As soon as the music started, I realized that my fears were safe for now. The show was brilliant. During this long period of waiting for Clay, the little stinker was learning how to dance. As I watched him, I was thoroughly in awe as I watched his every movement. He channeled the spirit of Elvis and remained completely himself the whole time. He gracefully worked his way into the songs of the different decades and sang them far better than anything I have ever heard. His dancing through the songs was smooth and captivating. Clay still held that wonderful mixture of everything that awakens our imagination: his pureness when he sings the beginning of When Doves Cry in his choir robe, his wicked teasing when he rips the robe off and becomes deliciously sexual, and then that smile at the end because he knows intuitively what he is able to do to us. His voice soared through his masterpieces of singing in Solitaire and Bridge over Troubled Water. He stepped into the background and let Angela and Quiana give their own amazing performances that brought the audience to their feet. Then he stepped back in and gave us a taste of his future with songs that are certain to open some doors to a world which has stubbornly shut off a true artist with their preconceived notions of what deserves air time.
Maybe I don't cling to this castle I built as tightly as I did in the past, but it is still there. I no longer desperately need it, but I still learn from it and enjoy the show. I think that in the way that roller coasters helped me to confront some of my fears, Clay helps me to watch the process of defining one's self. I like observing his decisions, choices, contradictions, and conflicts. It's inspiring to see him still growing and developing his skills. He helps me to see that life can become a choice. When we think we are stuck in the darkness of our predefined lives, we can decide to let it go and make our own choices about who we can be and where we can go. When one watches someone who was once defined as being clumsy and awkward brilliantly dance and move across the strange, it serves as a reminder of an old truth. We are never what we thought we were; instead we can choose to be what we know we are when we listen to our own words.

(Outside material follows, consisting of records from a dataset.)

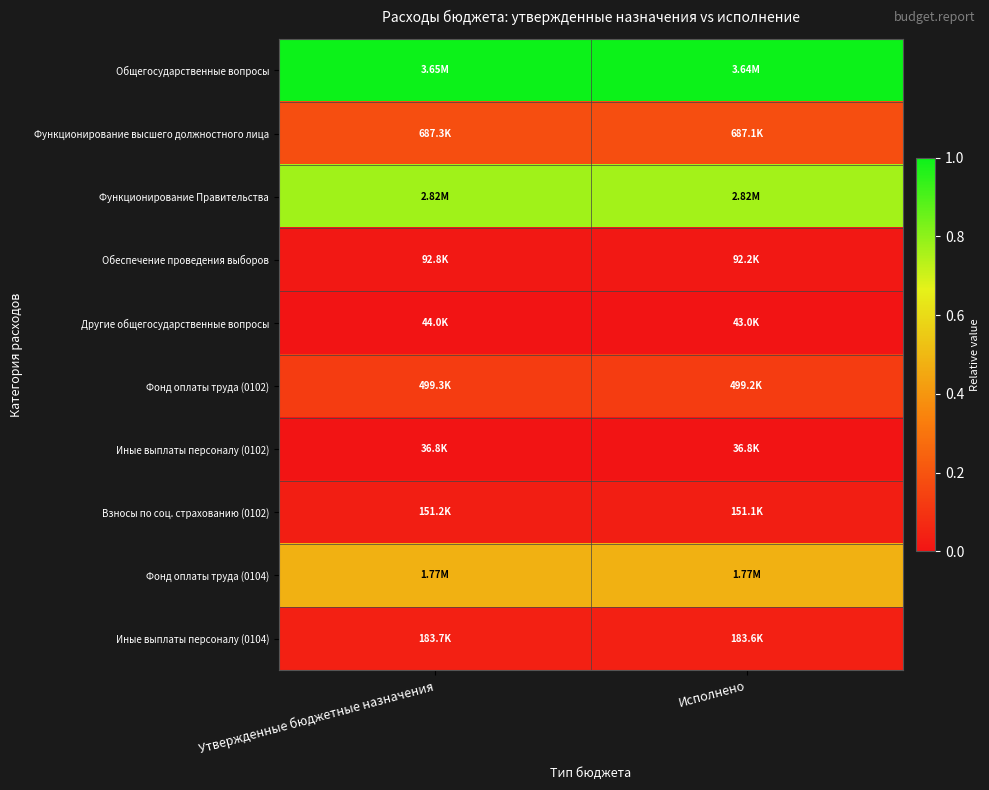

At Утвержденные бюджетные назначения, list the series in order from smallest to largest.

Иные выплаты персоналу (0102), Другие общегосударственные вопросы, Обеспечение проведения выборов, Взносы по соц. страхованию (0102), Иные выплаты персоналу (0104), Фонд оплаты труда (0102), Функционирование высшего должностного лица, Фонд оплаты труда (0104), Функционирование Правительства, Общегосударственные вопросы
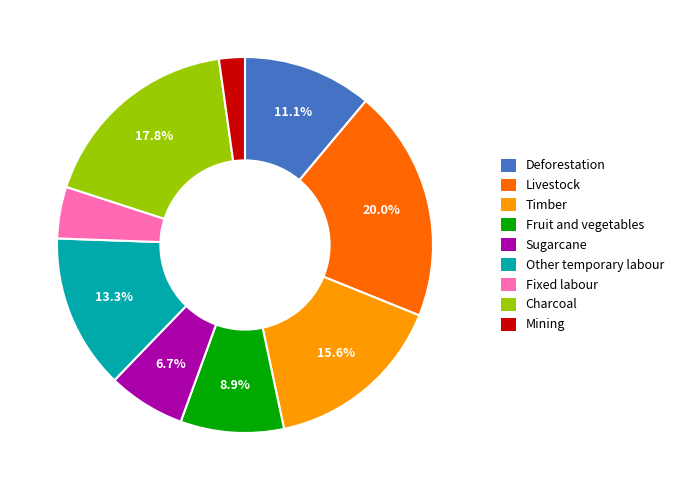

Count the number of slices in the pie.

9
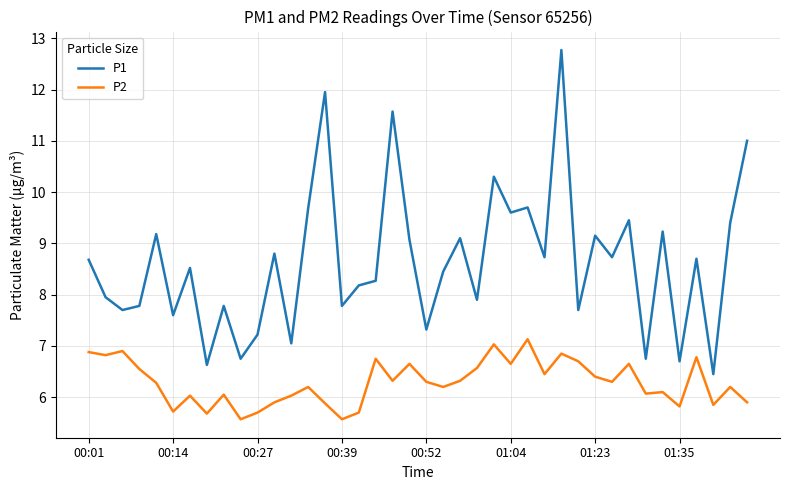

Which series has the largest total across all categories?

P1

As I drove away from the concert, I realized I was letting something go a little bit. Obsessions do fade. At the same time, I held on. I still want to watch Clay's show. I want to continue listening to his music. I want to see what he chooses and see where he wants to go and continue to hear his beautiful voice. Perhaps I don't need the castle anymore, but I still want in my landscape to be reminded of what happens when we give up our need for safety and control and allow ourselves to fall down that first hill of the roller coaster and make the choice to enjoy the ride. It's good to have music playing in the background reminding us of some secrets and inspiring us to look for more. The castle has not burnt down yet; it just changed somewhat. Clay's too smart to disappear just yet.